Plans to redevelop the Excelsior District gas station site at 4199 Mission Street, which was purchased for $500,000 in 1998, have been in the works since 2007, at which point a four-story, 40-foot-tall building, with 12 condos over 2,000 square feet of ground floor retail space and a garage for 15 cars was envisioned to rise.

Waylaid by the Great Recession and downturn in the local market, a market which actually started to turn in 2006, despite numerous protestations at the time, the aforementioned plans were abandoned. But as we revealed a few years ago, plans for a bigger six-story, 40-unit development to rise up to 65 feet in height across the site were being drawn, leveraging San Francisco’s “HOME-SF” program to build over the existing height limit for the site.

Since refined and newly rendered above and below, the plans for the proposed 40-unit development, which would now rise up to 60 feet in height with a basement garage for 13 cars, is close to being entitled, with an “anticipated” start of construction in March 2024, according to its application.

All that being said, an application to secure permits for the development, much less to remove and remediate the existing underground storage tanks on the site, have yet to be submitted to the City. There’s the precarious state of the current market, once again. And in exchange for being allowed to build over the existing height limit for the site, the development team has agreed to offer 30 percent of the resultant units at below market rates, at least until the project is entitled.  We’ll keep you posted and plugged-in.

9 thoughts on “Plans for Excelsior District Site Close to Being Entitled, But…”
  1. This is a bit confusing:

    “And in exchange for being allowed to build over the existing height limit for the site, the development team has agreed to offer 30 percent of the resultant units at below market rates, as least until the project is entitled.”

    I think it should be “at least” and not “as least”. Either way if the entitlement calls for 30% affordable units isn’t that set in stone once entitled? The phrasing makes it sound as if once entitled the 30% figure is up in the air.

  2. Deleting enclosed space to create a couple sexy looking balconies as done here on the “prow” of this building looks interesting but the resulting exterior spaces are seldom used because of the cool and breezy climate. Ironic, because probably no cost is saved.
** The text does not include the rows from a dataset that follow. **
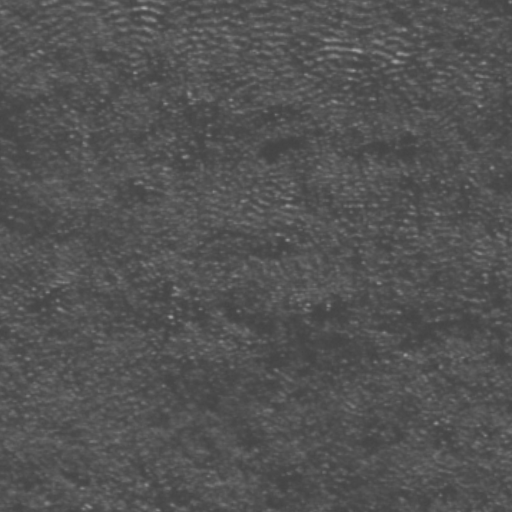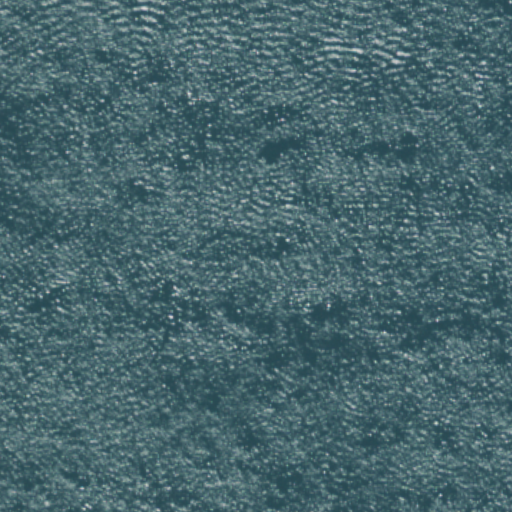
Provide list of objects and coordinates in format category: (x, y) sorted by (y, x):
river: (256, 149)
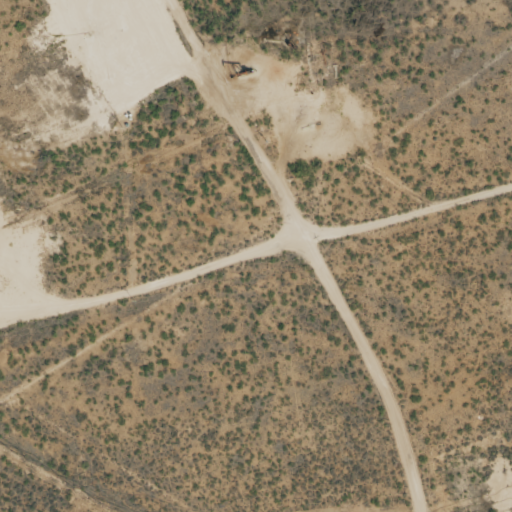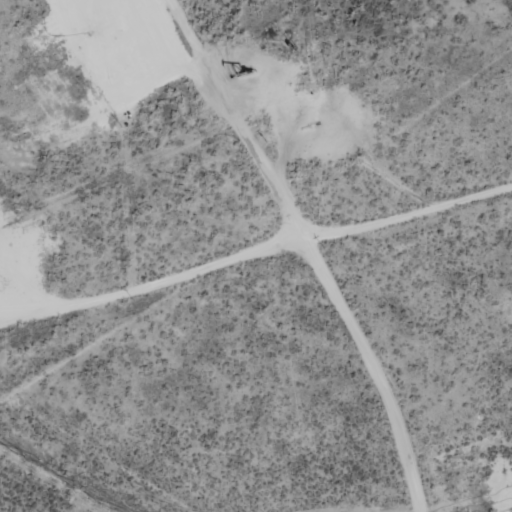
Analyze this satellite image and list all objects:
road: (241, 255)
road: (255, 304)
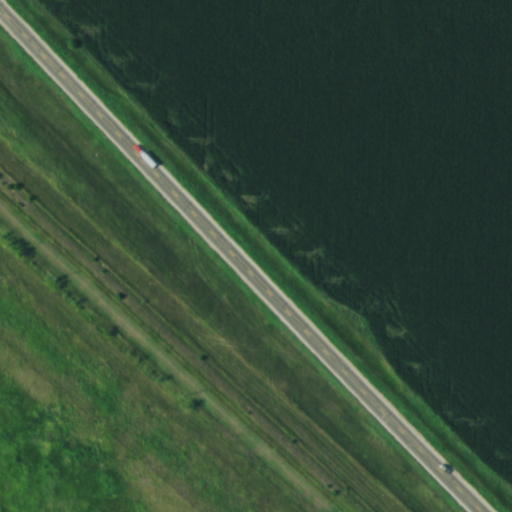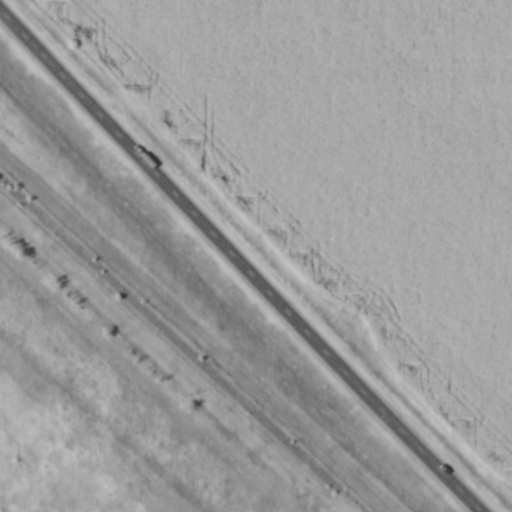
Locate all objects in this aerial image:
road: (234, 267)
railway: (173, 353)
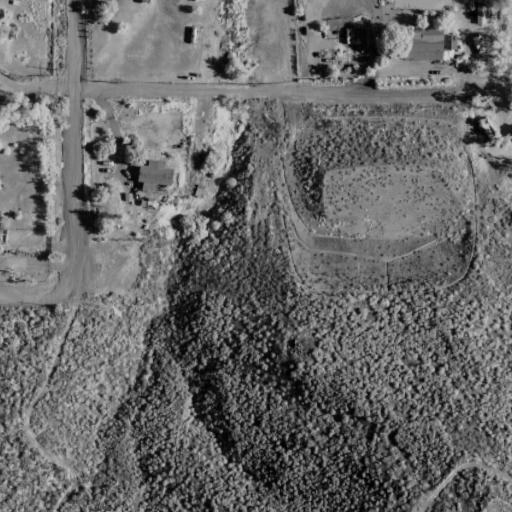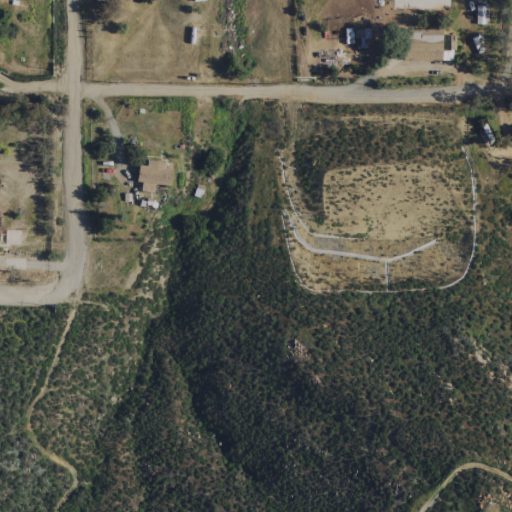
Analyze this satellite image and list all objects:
building: (424, 37)
road: (507, 62)
road: (9, 86)
road: (31, 91)
road: (287, 93)
road: (63, 145)
building: (152, 175)
road: (33, 264)
road: (34, 290)
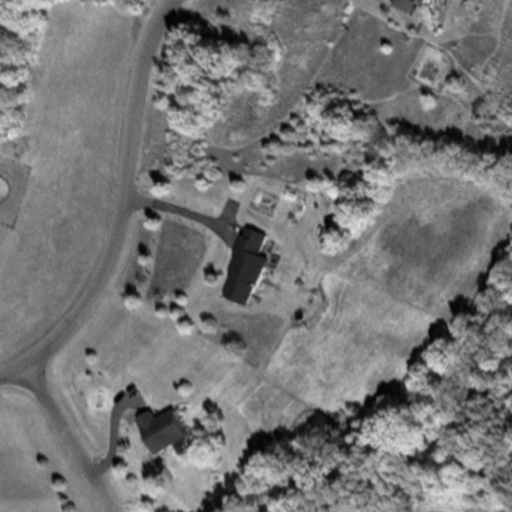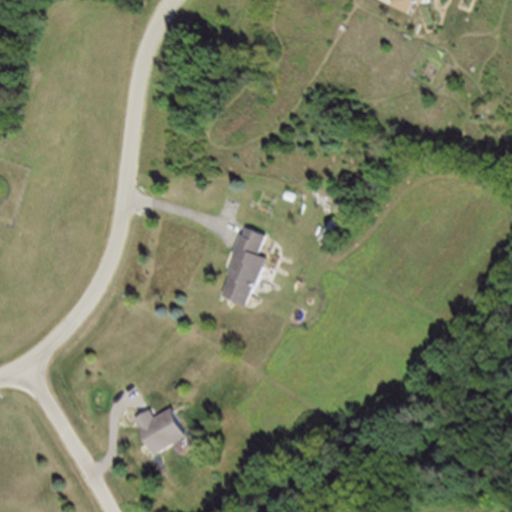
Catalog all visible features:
building: (413, 4)
building: (418, 7)
road: (176, 206)
road: (122, 209)
building: (252, 266)
building: (248, 271)
building: (170, 429)
building: (164, 431)
road: (118, 438)
road: (64, 441)
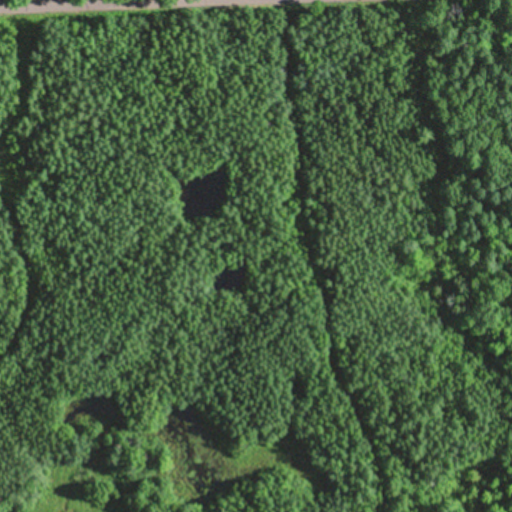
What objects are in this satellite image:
road: (144, 7)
By the time you have a nice guardrail and a weatherproof deck and soffit, you could have just built the space out.

    1. I think the idea is to give the condo sales desk a few alternative floor plans to offer. It helps tailor the product to each buyer, and also makes units slightly less comparable to each other, allowing greater price differentiation.

    2. In addition the tippy tip of that point will be unusable. I remember visiting friends who lived in a building with similar pointy features and the acute angled part of the apartment was too narrow for people, furniture, pictures, plants, anything. But it did accumulate dust that was difficult to vacuum away.

      This is one of the rare cases that value engineering actually increases value. Trim off as little as 18″ of the point. No usable space is lost and there’s less useless space to clean, less wall space to lose heat, less force to cantilever, less area for birds to go splat. I’d trim it so the truncated wall is at least a foot wide on the interior.

      1. In addition the tippy tip of that point
        Please: the apex…we’re adults here
        (well, at least a few of us are)

    3. San Francisco building codes require developers to include a certain amount of outdoor space in each apartment complex (It can be either private or shared). The balconies are likely there to get to that requirement.

  3. Still waiting for 2 Tingley to happen 😒. I’m surprised that Joe’s Cable Car hasn’t just collapsed on its own weight by now or succumbed to the elements.

  4. More than fifteen years since the developer began working on plans for this project and all they can say now is that the anticipated start of construction is March 2024? No application to do something about the existing underground storage tanks yet filed?

    They have had an adequate amount of time to get their act together and begin construction work on a project like this. If they haven’t yet even begun dealing with the storage tanks, then perhaps it’s high time they get forced to sell the property to some other entity who has the wherewithal and the desire to actually move the project toward completion in the foreseeable future. The City should cancel their application in the same way that Superior court judges can throw a civil suit out of court for the failure of a lawyer to conduct the timely prosecution of their case.

    This is yet another one I’ll be bookmarking so I can point to it next time some chain yanker in these comment threads attempts to assign all the blame for lack of development in San Francisco due to Planning & DBI’s bureaucratic processes to obtain an entitlement. If The City simply had fewer projects that were being land banked or applications submitted that were disingenuous entitlement flips, service times would be decreased.

    1. Or you could look at it the other way and say, “why would they shut down the gas station and convenient store 15 years before they got approval to build?”. Seem to me you would want to confirm that you can get what you want to build before removing the income component of your property.